Even prior to playing Dr. Donald "Ducky" Mallard on "NCIS," becoming one of the longest-running regular cast members on the series, David McCallum had a rather distinguished screen career. The actor appeared in films like "The Great Escape" and "A Night to Remember" before starring in the 1964 spy series "The Man From U.N.C.L.E." as intelligent, introverted Russian agent Illya Kuryakin.

McCallum's good looks and enigmatic, complex performance made the character a sensation in pop culture. He even received thousands of love letters from awestruck fans (via The Scotsman). "The Man From U.N.C.L.E." was McCallum's peak in popularity, but he continued to tirelessly work on shows like "Murder, She Wrote" and "Sapphire & Steel."

McCallum has worked in many different environments and productions, racking up 133 credits on his IMDb page over the course of his career.

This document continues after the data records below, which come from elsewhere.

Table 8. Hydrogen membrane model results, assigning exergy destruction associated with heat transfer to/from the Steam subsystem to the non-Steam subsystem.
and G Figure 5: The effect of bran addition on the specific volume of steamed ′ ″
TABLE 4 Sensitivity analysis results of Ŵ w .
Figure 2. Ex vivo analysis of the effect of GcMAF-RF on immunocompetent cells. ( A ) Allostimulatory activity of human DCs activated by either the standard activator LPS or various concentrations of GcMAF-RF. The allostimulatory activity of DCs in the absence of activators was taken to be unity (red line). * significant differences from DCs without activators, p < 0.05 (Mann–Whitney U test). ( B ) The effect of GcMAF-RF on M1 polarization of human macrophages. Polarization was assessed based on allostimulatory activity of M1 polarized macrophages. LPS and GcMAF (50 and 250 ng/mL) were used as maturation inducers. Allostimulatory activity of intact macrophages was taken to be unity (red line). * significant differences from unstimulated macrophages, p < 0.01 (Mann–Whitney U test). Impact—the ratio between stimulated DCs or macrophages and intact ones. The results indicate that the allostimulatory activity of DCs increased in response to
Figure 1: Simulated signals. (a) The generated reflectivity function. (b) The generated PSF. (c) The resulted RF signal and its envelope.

This is what he had to say about filming during the COVID-19 pandemic.

McCallum's words about shooting NCIS during the pandemic are heartbreaking

During an interview by the Television Academy Foundation about working on "NCIS," David McCallum described what it's like on set for him with the pandemic. Instead of going to a California hotel during shooting, the older actor stays in a motor home next to the production. Then he goes to the set when he's needed, where during rehearsals, "I wear a mask and a face shield, and I try desperately to act under those circumstances." The cast being able to hear each other is also a problem.

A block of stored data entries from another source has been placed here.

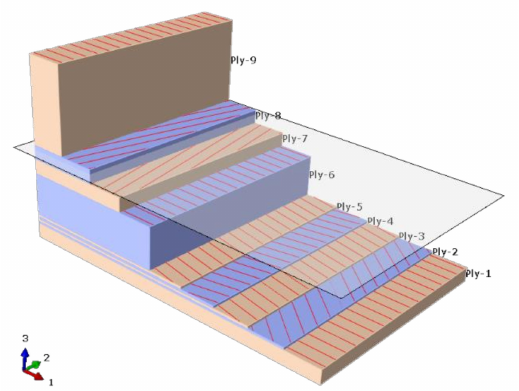
Figure 6. Example of a layered structure shell element: SH-120 element (#9) group with 9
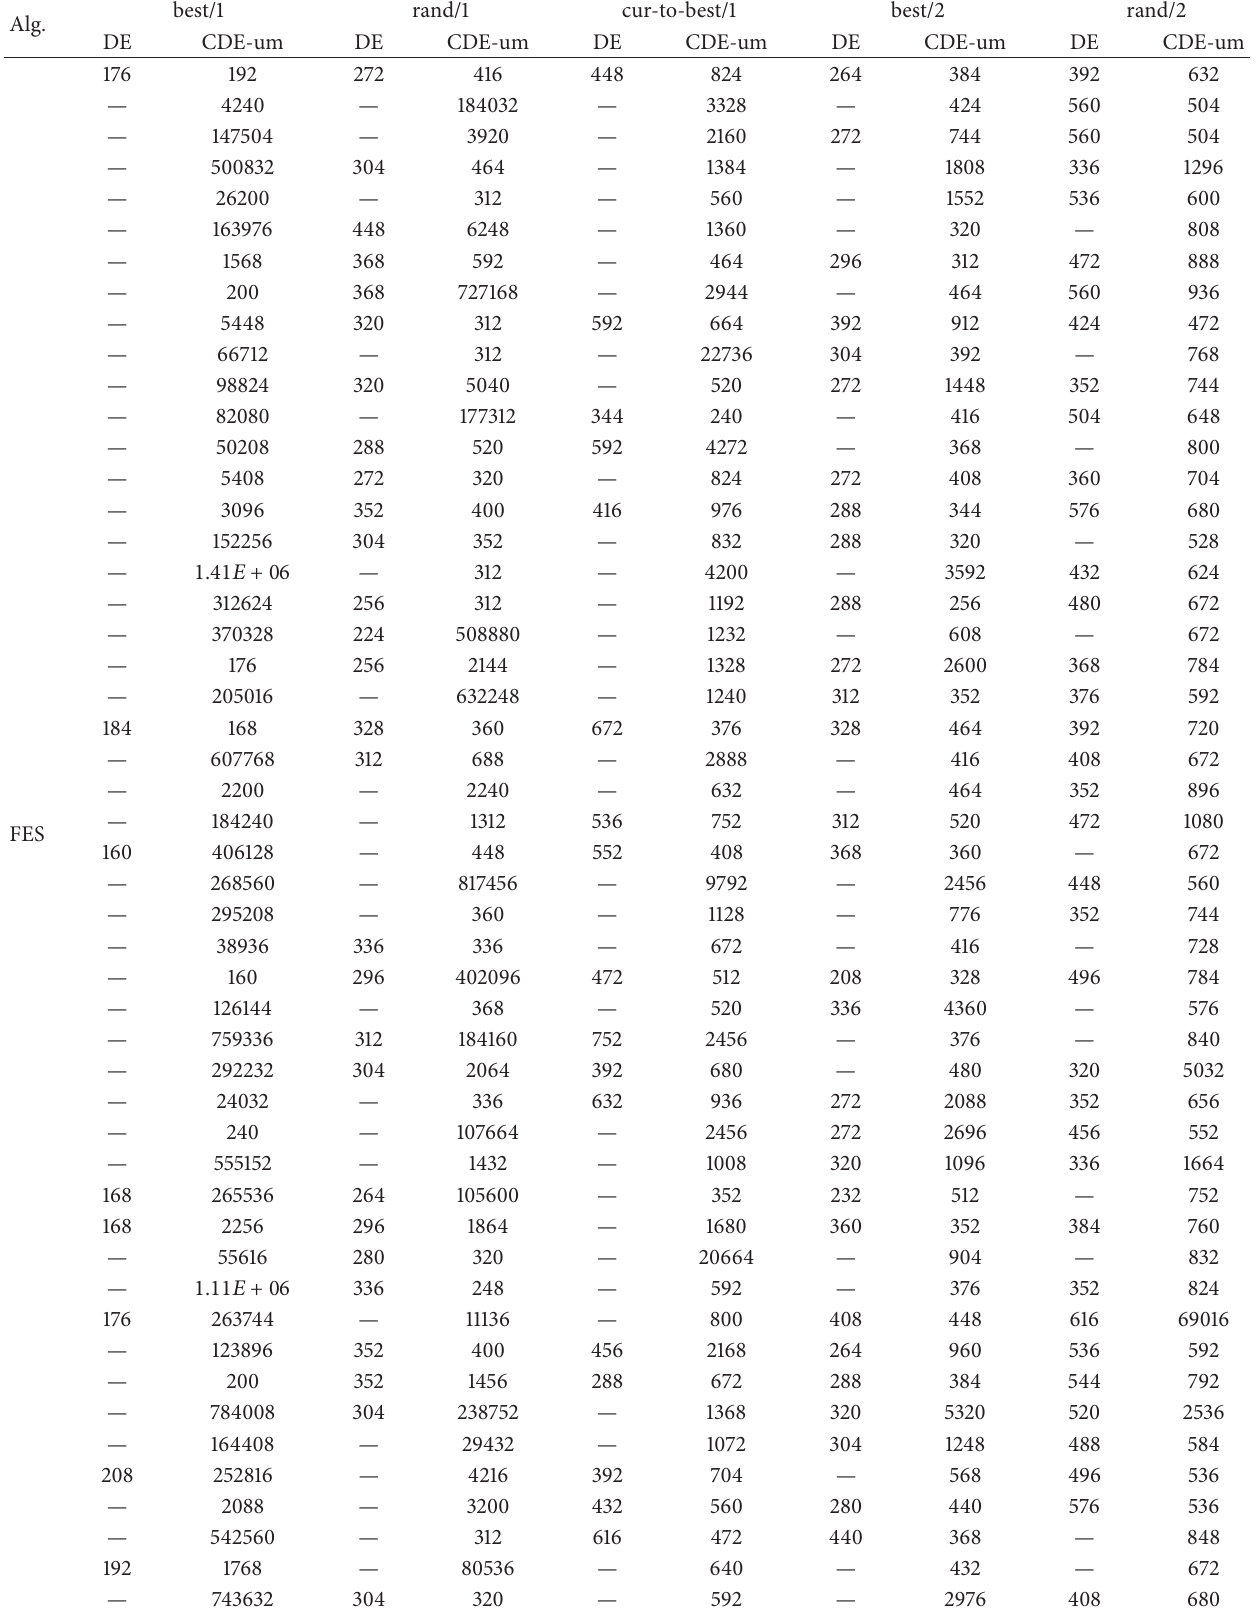
Table 1: FES to achieve the Ter Err for DE’s deceptive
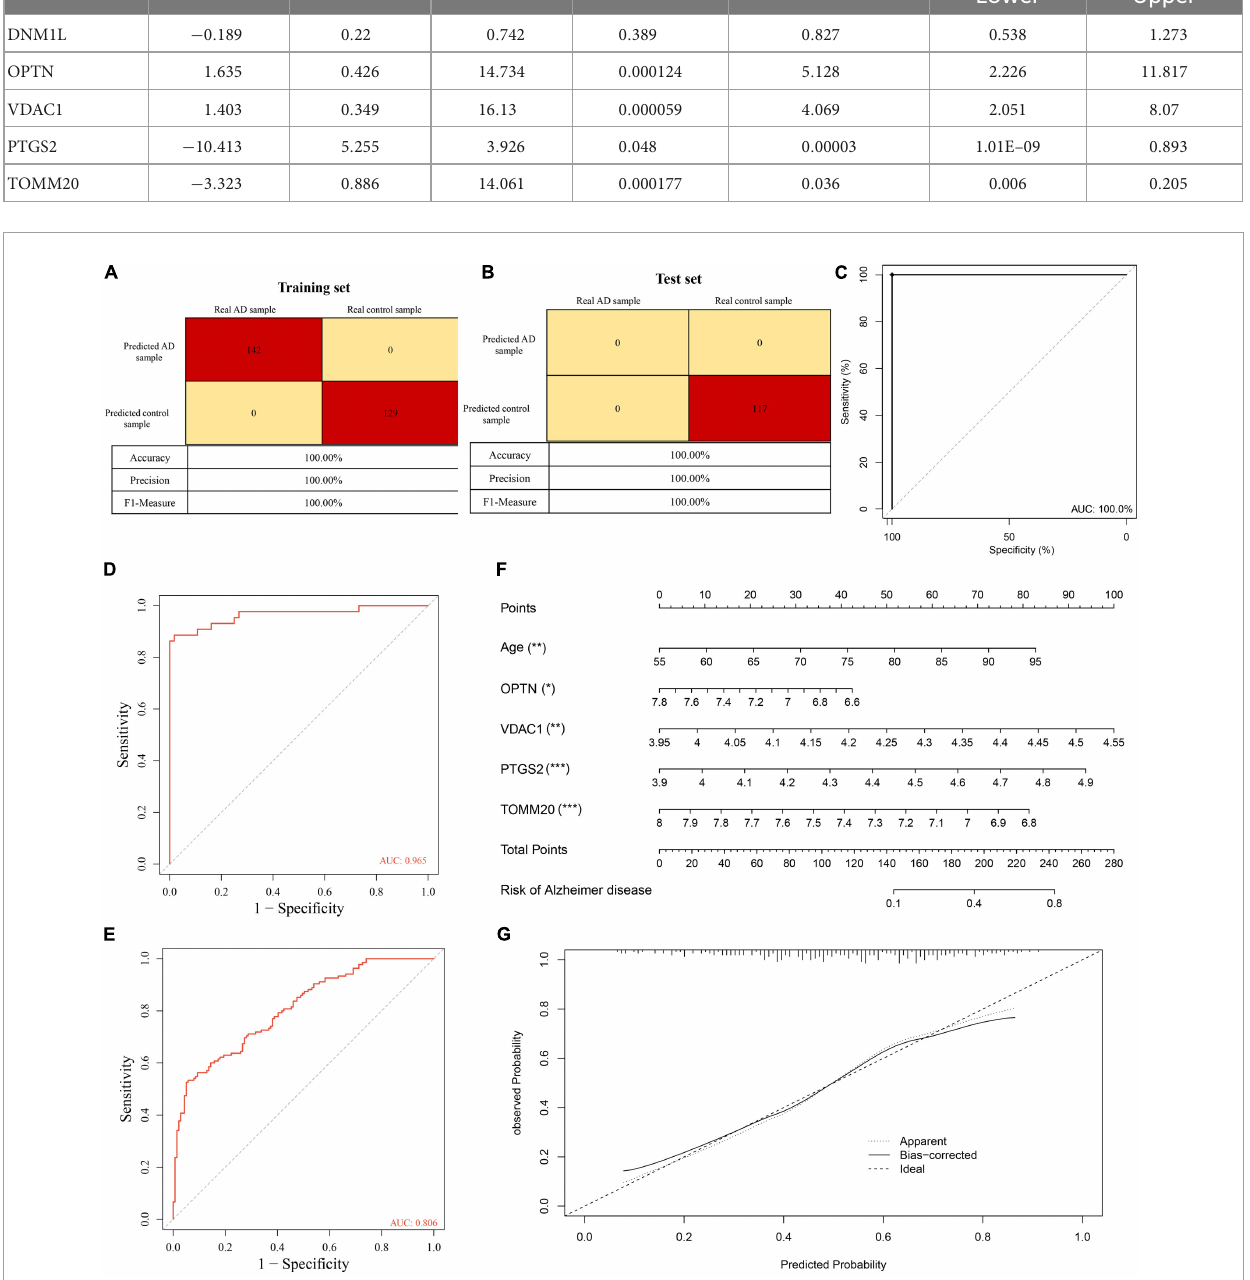
FIGURE6 (A) Confusion matrix heat map shows the classification results of training sets in GSE122063 by support vector machine (SVM) classification algorithm. (B) Confusion matrix heat map shows the classification results of test sets in GSE122063 by SVM classification algorithm. (C) The ROC curve verified the feasibility of the diagnosis of the SVM classification algorithm. (D,E) The ROC curve verified the feasibility of the diagnosis of the diagnostic prediction model. (F) Nomogram visual diagnostic prediction model. (G) Calibration curves verify the consistency of nomogram. *** p < 0.001, ** p < 0.01, * p <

For filming, masks and shields are removed, and only the camera crew is allowed to be there. These precautions, as well as testing for everyone, are expensive. McCallum commented that this has resulted in cutbacks on production, including "cutting back on the number of shows." The show went from more than 20 episodes a season to only 16 in 2020.

For McCallum, the experience of shooting "NCIS" in the COVID-19 era "just ... poked the guts out of doing it." He's had to stay isolated from the cast except for when they're on set, and he noted that almost every cast member who appeared with him originally isn't there anymore. The veteran thespian is happy for the show's continued success, but notes "it's just a totally different environment."